Guides → Configure a Tenant on ADLS Gen2

Context

This content applies to On-Premises installations of releases starting 2024.1.x.

You can configure an Incorta Tenant on Azure Data Lake Storage (ADLS) Gen2, using it as a file system to save files, including Parquet and snapshot files. Here are the steps:

Create a core-site.xml file

Create a file and name it core-site.xml. You will need to add your ADLS Gen2 credentials to the file. After creating the file, you can securely store the credentials using a Java KeyStore to avoid having them in plain text in the core-site.xml.Then, you need to add the file to the required locations.

The content of the core-site.xml file varies according to the authentication type you use: OAuth or Shared Key.

OAuth authentication

The following is the content of the core-site.xml file in the case of OAuth authentication:

<configuration>
<!-- other configuration -->
<property>
<name>fs.azure.account.auth.type</name>
<value>OAuth</value>
</property>
<property>
<name>fs.azure.account.oauth.provider.type</name>
<value>org.apache.hadoop.fs.azurebfs.oauth2.ClientCredsTokenProvider</value>
</property>
<property>
<name>fs.azure.account.oauth2.client.endpoint</name>
<value>https://login.microsoftonline.com/$$TENANT_ID$$/oauth2/token</value>
</property>
<property>
<name>fs.azure.account.oauth2.client.id</name>
<value>$$CLIENT_ID$$</value>
</property>
<property>
<name>fs.azure.account.oauth2.client.secret</name>
<value>$$CLIENT_SECRET$$</value>
</property>
<!-- other configuration -->
</configuration>
Note

Replace $$TENANT_ID$$, $$CLIENT_ID$$, and $$CLIENT_SECRET$$ with your ADLS Gen2 credentials. You can get these from the Azure web console.

For more details, refer Register an application in Microsoft Entra ID.

Shared Key authentication

The following is the content of the core-site.xml file in the case of Shared Key authentication:

<configuration>
<!-- other configuration -->
<property>
<name>fs.azure.account.auth.type.$$ACCOUNT_NAME$$.dfs.core.windows.net</name>
<value>SharedKey</value>
</property>
<property>
<name>fs.azure.account.key.$$ACCOUNT_NAME$$.dfs.core.windows.net</name>
<value>$$SHARED_KEY$$</value>
</property>
<!-- other configuration -->
</configuration>
Note

Replace $$ACCOUNT_NAME$$ and $$SHARED_KEY$$ with your Azure storage account name and the associated access key.

For more details, refer to Manage storage account access keys.

Secure the core-site.xml sensitive data

Azure credentials and account details, including the client ID and secret or the Shared Key (storage account key), can be added to the core-site.xml file in plain text or stored securely in a Java KeyStore.

You can secure the cote-site.xml credentials using Incorta scripts or using the Hadoop binaries. Incorta scripts automate a few steps and do not require installing the Hadoop binaries on the node.

Securing the core-site.xml using Incorta

This method is available starting with 2024.7.4, enabling the storage of the sensitive data in a Java KeyStore. The KeyStore will be stored locally on the host machine where the Incorta node, whether a service node or the CMC node, is installed.

Dataset items:
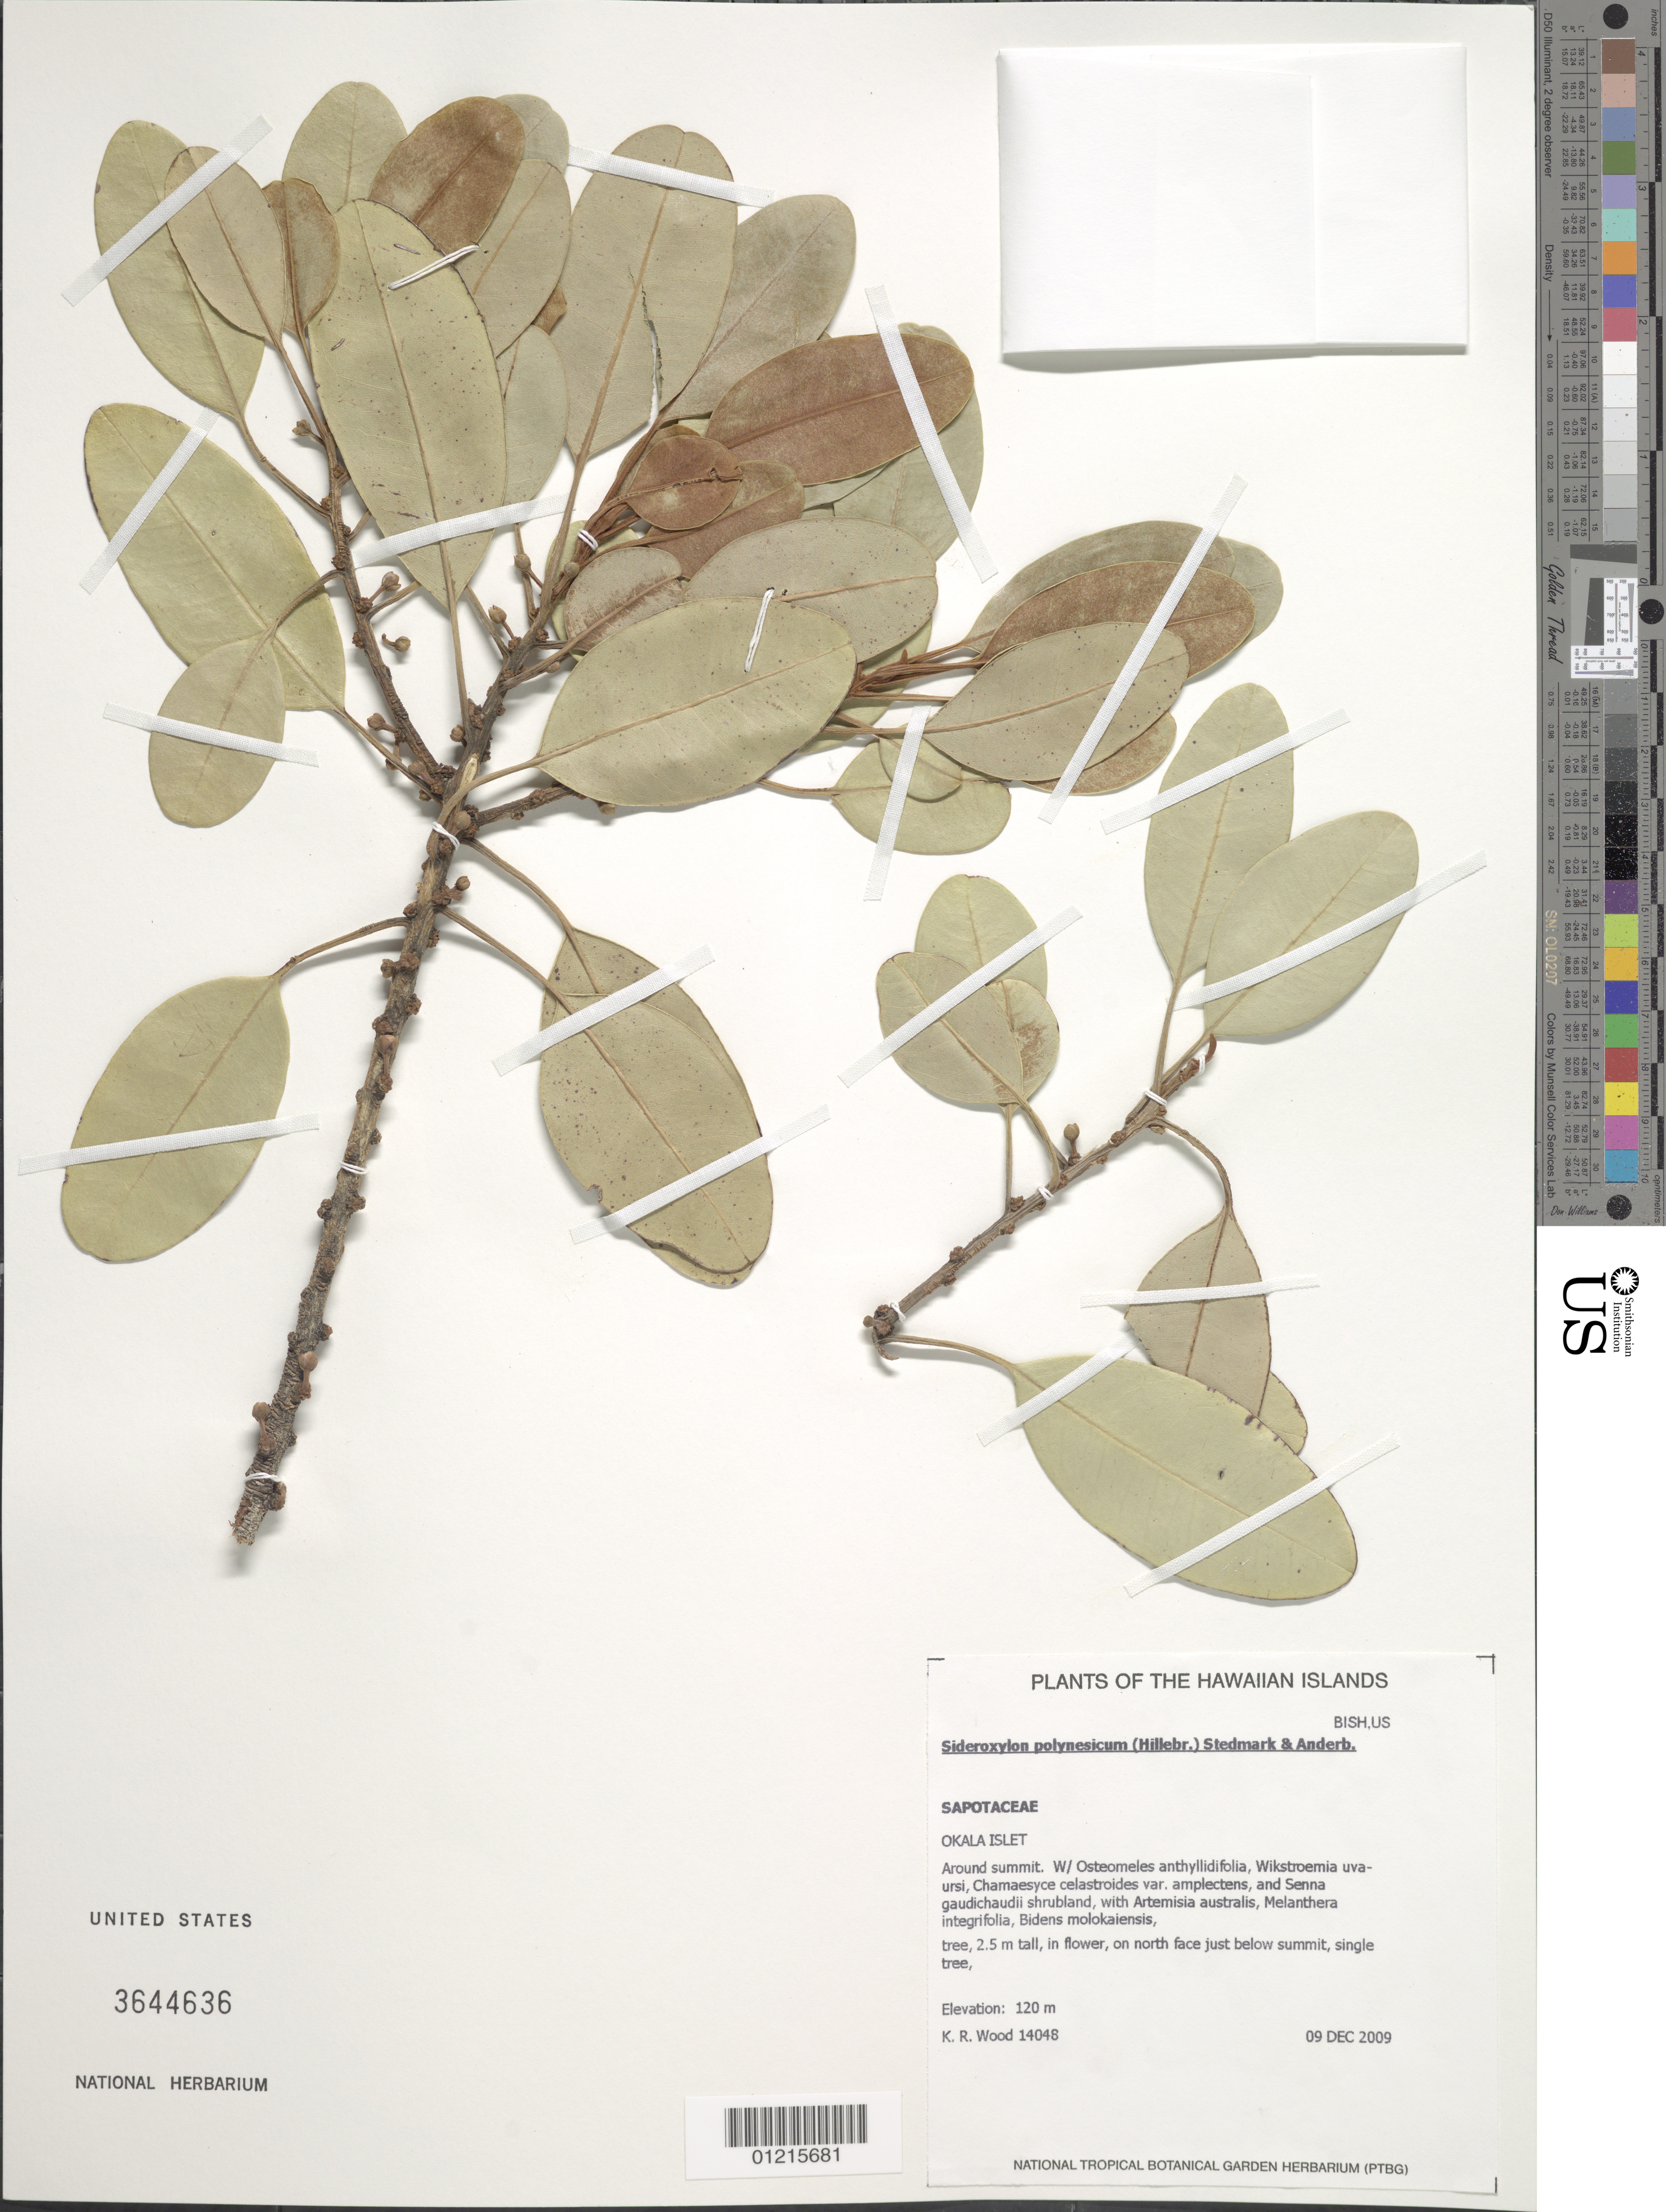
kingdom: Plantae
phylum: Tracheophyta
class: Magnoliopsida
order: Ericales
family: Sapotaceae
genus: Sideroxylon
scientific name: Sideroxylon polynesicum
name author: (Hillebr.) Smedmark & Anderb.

> _Requirement A_: Using the guide on configuring a tenant on ADLS Gen2, decide whether each statement agrees with it. Answer yes or no for each, and quote the guide's words that settle it. (i) The Incorta script method for securing core-site.xml is available starting with 2024.7.4. (ii) Incorta scripts require the Hadoop binaries to be installed on the node. (iii) The guide applies to cloud installations.
> _Requirement B_: Translate this sentence from the ADLS Gen2 tenant guide into Spanish: "Incorta scripts automate a few steps and do not require installing the Hadoop binaries on the node."
> _Requirement C_: According to the ADLS Gen2 tenant guide, where is the Java KeyStore stored when core-site.xml is secured using Incorta?

> _Correct result A_:
(i) Yes: "This method is available starting with 2024.7.4"
(ii) No: "Incorta scripts automate a few steps and do not require installing the Hadoop binaries on the node."
(iii) No: "This content applies to On-Premises installations of releases starting 2024.1.x."

> _Correct result B_: Los scripts de Incorta automatizan algunos pasos y no requieren instalar los binarios de Hadoop en el nodo.

> _Correct result C_: It is stored locally on the host machine where the Incorta node is installed, whether a service node or the CMC node.